Many investors and economists see the era of low interest rates continuing for some time. Friday’s jobs report for January confirmed that the U.S. economy, while unspectacular, remains enough of a haven to keep luring capital from sputtering emerging economies. Easing policies followed by developed-country central banks from Japan to Europe are gutting yields there, also helping to drive down rates in the U.S. Yields fall as bond prices rise.

It is possible that the turbulence in financial markets will pass and the economy will continue to grow, produce jobs, push up wages and gradually generate more inflation, which is the Fed’s expectation. If that happens, officials could continue to push rates up.

But a growth slowdown or downward pressure on inflation could convince them to revise their economic projections down and put off additional rate increases.

“Recent developments reinforce the case for watchful waiting,” Fed governor Lael Brainard told The Wall Street Journal this month.

Fed officials penciled in four rate increases in 2016 when they met in December. Traders in futures markets see less than a 50% chance the central bank will even move once before year-end.

Among the biggest casualties of the fall in interest rates have been large U.S. banks. Falling rates squeeze banks because they make money on the spread between the interest charged for loans and payments made to customers on deposits.

Other financial firms have also suffered. Low rates punish institutions such as pension funds and insurers, which hold long-term assets to pay future claims, by making those claims larger in present-value terms than they were when so-called discount rates were higher.

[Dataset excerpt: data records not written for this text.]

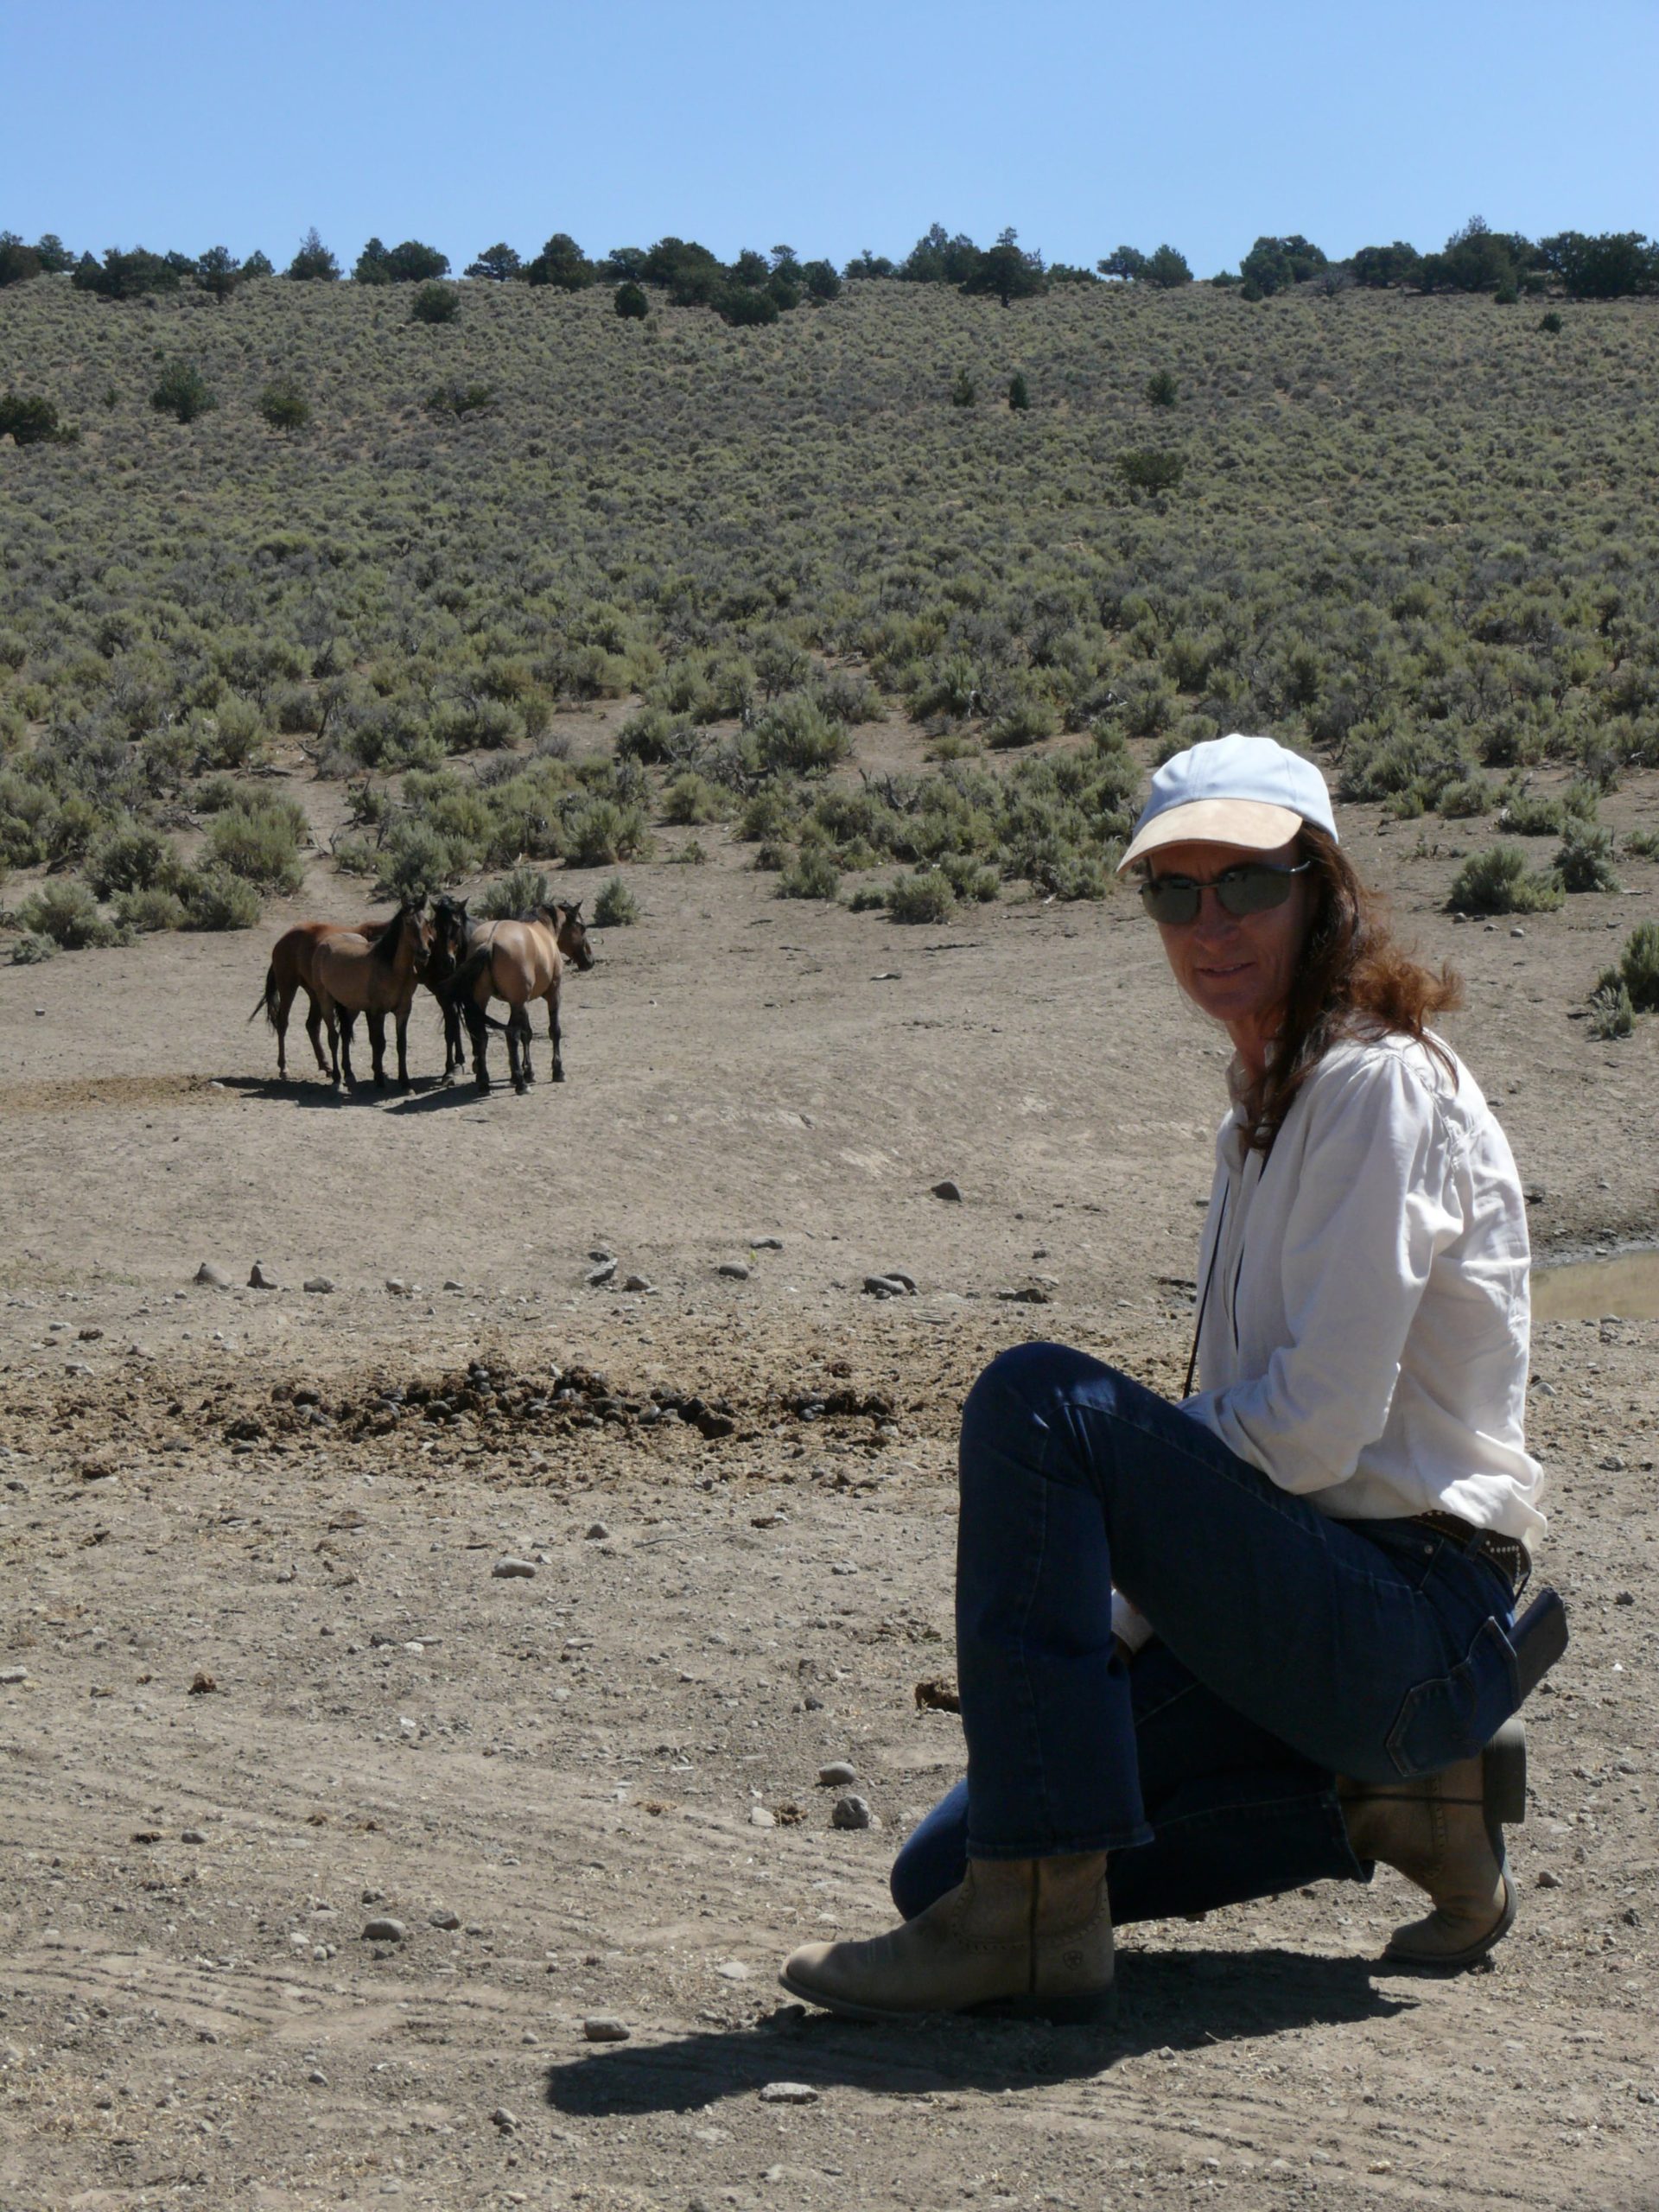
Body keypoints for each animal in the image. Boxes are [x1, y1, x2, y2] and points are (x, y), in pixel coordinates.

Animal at [250, 911, 393, 1075]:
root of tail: (283, 940)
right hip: (288, 987)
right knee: (283, 1023)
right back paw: (284, 1066)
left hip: (316, 994)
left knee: (312, 1025)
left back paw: (325, 1065)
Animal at [309, 902, 431, 1092]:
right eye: (408, 923)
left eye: (427, 921)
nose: (424, 953)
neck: (394, 970)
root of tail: (324, 944)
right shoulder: (378, 1012)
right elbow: (379, 1043)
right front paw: (380, 1080)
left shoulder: (403, 1011)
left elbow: (401, 1045)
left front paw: (405, 1083)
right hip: (326, 1001)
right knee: (333, 1038)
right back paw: (337, 1079)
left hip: (351, 1007)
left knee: (345, 1034)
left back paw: (349, 1075)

While low interest rates should be a boon to borrowers, there have been indications that lending conditions in some corners of the economy are tightening. Last week, for example, the Fed released a survey of senior loan officers showing that standards on commercial and industrial loans tightened in the fourth quarter and are expected to keep tightening in 2016.

Low-rate stimulus increasingly is “offset by presumably weaker income growth, greater uncertainty and potentially tighter credit conditions,” said Michelle Meyer, a U.S. economist at Bank of America Merrill Lynch.

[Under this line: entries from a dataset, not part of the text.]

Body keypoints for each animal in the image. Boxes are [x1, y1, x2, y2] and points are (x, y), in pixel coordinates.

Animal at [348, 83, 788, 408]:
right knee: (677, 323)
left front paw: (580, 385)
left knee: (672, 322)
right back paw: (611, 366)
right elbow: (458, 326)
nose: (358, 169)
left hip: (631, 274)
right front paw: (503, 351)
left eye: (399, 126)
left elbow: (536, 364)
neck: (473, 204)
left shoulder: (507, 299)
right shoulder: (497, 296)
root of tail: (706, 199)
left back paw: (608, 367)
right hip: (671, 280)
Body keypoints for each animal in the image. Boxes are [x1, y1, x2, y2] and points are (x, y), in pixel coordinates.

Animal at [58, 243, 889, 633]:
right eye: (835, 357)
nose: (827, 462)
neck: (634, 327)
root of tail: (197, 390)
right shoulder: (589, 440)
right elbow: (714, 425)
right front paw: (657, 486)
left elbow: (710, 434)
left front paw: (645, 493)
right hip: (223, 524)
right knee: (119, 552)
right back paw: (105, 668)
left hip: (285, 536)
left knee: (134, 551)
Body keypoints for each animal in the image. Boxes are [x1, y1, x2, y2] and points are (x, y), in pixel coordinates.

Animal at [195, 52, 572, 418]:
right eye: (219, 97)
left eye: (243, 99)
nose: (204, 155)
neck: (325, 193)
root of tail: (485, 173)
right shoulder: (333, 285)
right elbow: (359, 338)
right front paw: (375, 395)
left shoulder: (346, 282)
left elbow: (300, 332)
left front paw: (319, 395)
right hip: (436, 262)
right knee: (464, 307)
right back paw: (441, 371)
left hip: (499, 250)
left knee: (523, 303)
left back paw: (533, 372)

To be sure, low rates remain a boon for companies like mortgage lenders and auto makers, who sold a record 17.5 million new cars in the U.S. last year.

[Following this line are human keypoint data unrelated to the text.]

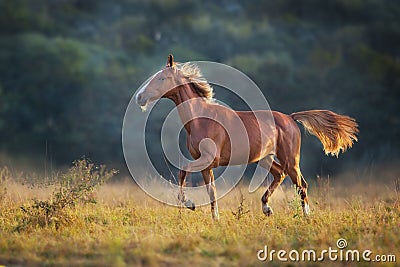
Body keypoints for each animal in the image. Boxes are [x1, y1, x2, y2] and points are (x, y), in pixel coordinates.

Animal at [135, 55, 360, 221]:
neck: (200, 118)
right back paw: (267, 208)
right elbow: (211, 191)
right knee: (280, 175)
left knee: (301, 184)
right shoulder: (206, 165)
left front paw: (190, 204)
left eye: (162, 79)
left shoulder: (208, 159)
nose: (139, 98)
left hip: (290, 159)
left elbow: (183, 171)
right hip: (266, 158)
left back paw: (305, 216)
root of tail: (290, 117)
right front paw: (215, 219)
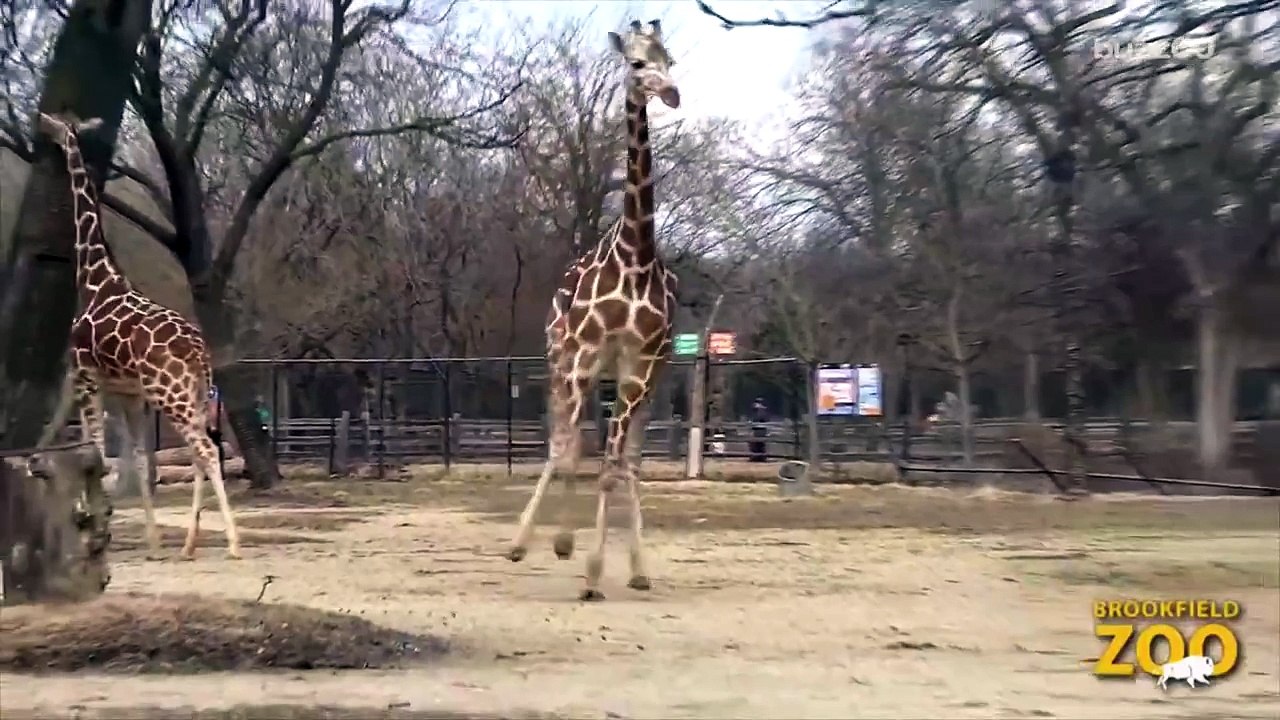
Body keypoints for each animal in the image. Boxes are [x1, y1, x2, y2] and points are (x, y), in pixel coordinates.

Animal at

Jeff Carlson, who owns three dealerships in western Colorado that sell Subaru and Ford vehicles, said two of his stores notched record sales in 2015, which he attributed to the ready availability of cheap financing, as well as low gas prices and a busy ski season in the region.

“Vehicles are as affordable for the consumer as they’ve been in recent memory,” Mr. Carlson said.

Yet many analysts and investors say it’s hard to see auto sales growing at their current clip for much longer, and car maker stocks have suffered this year. Shares of General Motors Co. have fallen 18%, while Ford Motor Co. shares have lost 19% year to date.

“It’s starting to feel like we’re pulling sales ahead,” said Steven Szakaly, chief economist for the National Automobile Dealers Association. “The sales pace is very hard to sustain going outward without some rise in wages and income, or some increase in incentives” from manufacturers.

A similar dynamic has been taking hold in the housing market. For the week ended Thursday, the typical rate on a 30-year fixed-rate mortgage was 3.72%, its lowest since April, according to mortgage-finance company Freddie Mac.

Linda McCoy, a mortgage broker with Mortgage Team 1 Inc. in Mobile, Ala., said persistently low rates have helped encourage some home buying, since borrowers who are also selling a home don’t feel the pain of giving up a low-rate mortgage. But very few simply want a lower rate anymore, she said.

“Most people have already refinanced,” she said.